Cameron’a muhtemelen bir şey olmayacak; Boris Johnson’a da.

Bir şey olmamasının bir nedeni ise yakın geçmişte biraz daha geri gidince göreceğimiz ve Irak’ta milyondan fazla ölüme yol açmış olan ve açıkça yalan söyleyerek sadece ülkeyi değil tüm dünyayı kandırıp savaşa sürüklediği bilinen bir başka eski başbakan.

Bu eski başbakan şimdi korumasız sokağa çıkamıyor. Yanlış anlamayın Freelonya’dakilerle kıyaslanamayacak kadar küçük bir koruma ekibi var. Ama malum burda hayat pahalı, korumalar da ciddi masraf kalemi.

Tony Blair muhtemelen Cameron’un rol modeli, idolü. Çünkü o çok daha büyük şirketlere danılmanlık yapıyor ve çok daha büyük paralar topluyor. Daha önemlisi mutemelen dünyanın en güzel ve ağdalı yalan söyleyebilen kişilerinden birisi. Aslında yalan söylemiyor. Öyle bir ifade ediyor ki ağzından bal damlıyor ve kimden bahsederse o şaha kalkıyor.

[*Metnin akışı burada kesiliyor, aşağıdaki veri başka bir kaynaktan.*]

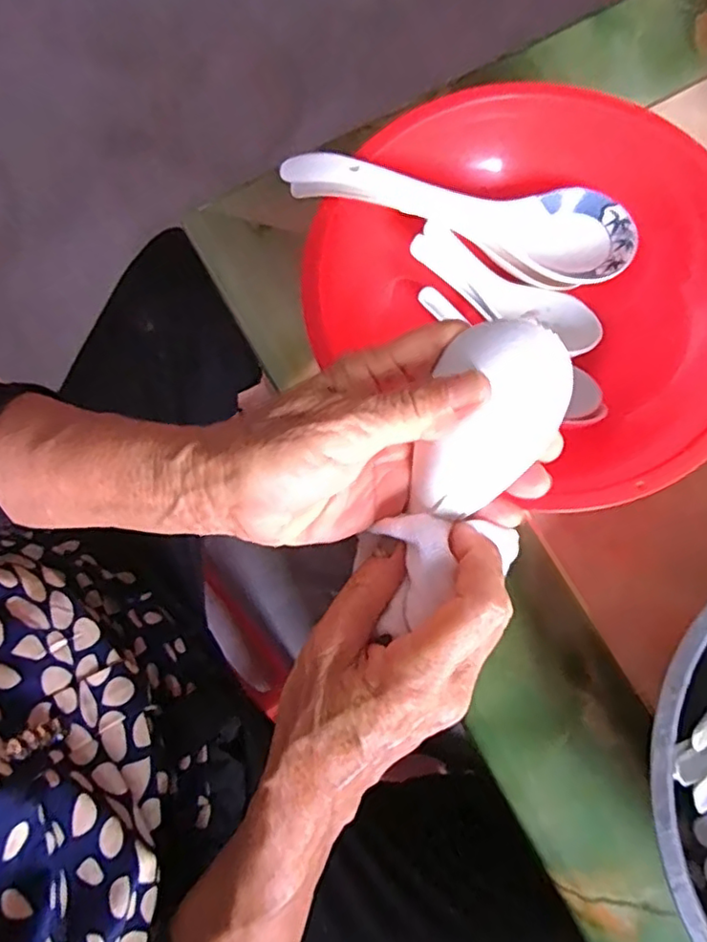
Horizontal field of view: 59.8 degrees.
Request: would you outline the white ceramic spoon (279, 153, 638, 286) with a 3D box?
[{"bbox_3d":[0.068,-0.156,0.367,0.214,0.029,0.049,7,77,-17],"label":"white ceramic spoon"}]

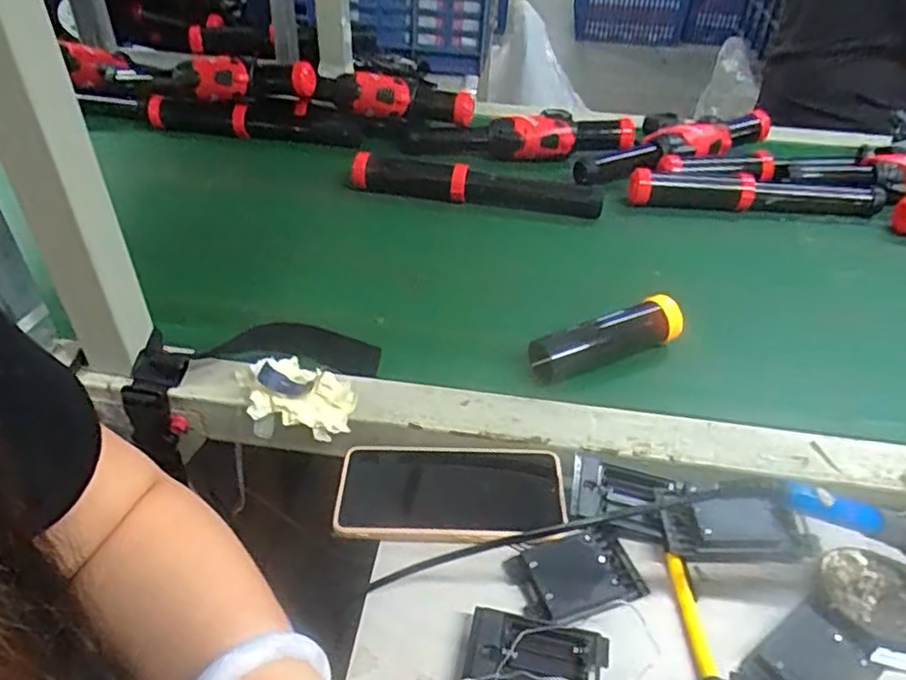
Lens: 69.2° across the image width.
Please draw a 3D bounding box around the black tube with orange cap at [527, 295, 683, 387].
[{"bbox_3d":[0.133,-0.004,0.585,0.144,0.038,0.038,-15,44,-20],"label":"black tube with orange cap"}]

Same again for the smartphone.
[{"bbox_3d":[-0.001,0.110,0.476,0.160,0.008,0.080,4,40,1],"label":"smartphone"}]

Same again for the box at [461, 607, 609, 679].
[{"bbox_3d":[0.049,0.193,0.387,0.081,0.016,0.055,8,41,7],"label":"box"}]

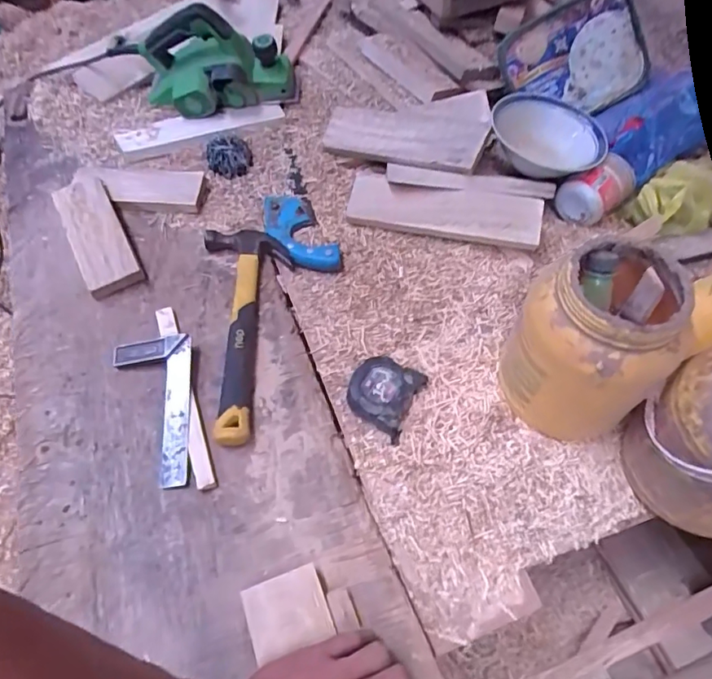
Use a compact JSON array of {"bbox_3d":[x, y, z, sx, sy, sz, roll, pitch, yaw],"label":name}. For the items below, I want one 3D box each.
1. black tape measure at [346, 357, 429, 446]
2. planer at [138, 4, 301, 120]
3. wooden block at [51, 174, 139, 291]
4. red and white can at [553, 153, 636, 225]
[{"bbox_3d":[0.034,0.066,0.623,0.082,0.032,0.085,25,59,14],"label":"black tape measure"},{"bbox_3d":[-0.200,-0.409,0.740,0.221,0.175,0.121,-4,55,-9],"label":"planer"},{"bbox_3d":[-0.365,-0.151,0.696,0.073,0.021,0.185,-29,69,-5],"label":"wooden block"},{"bbox_3d":[0.347,-0.221,0.735,0.109,0.067,0.075,-35,105,-6],"label":"red and white can"}]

Merak edenler Blari zamanında İşçi Partisi’nden sürgün edilen George Galloway’in belgeselini bulup Toni’nin ‘cüzi’ danışmanlık ücretleriyle dünyanın en seçkin diktatörlerine nasıl imaj düzeltme hizmeti verdiğini izleyebilirler.

Bu arada biz üniversitelerde bürokratlar dışında kimsenin umursamadığı ve ne teorik ne pratik hiç bir işe yaramayan etik formlarını öğrencilere doldurtmaya devam ededuralım. Her nokta, her virgül önemli. Yeniden doldur gel! Deveyi hamuduyla götürene kadar böyle. Ondan ötesi ‘danışmanlık hizmeti’.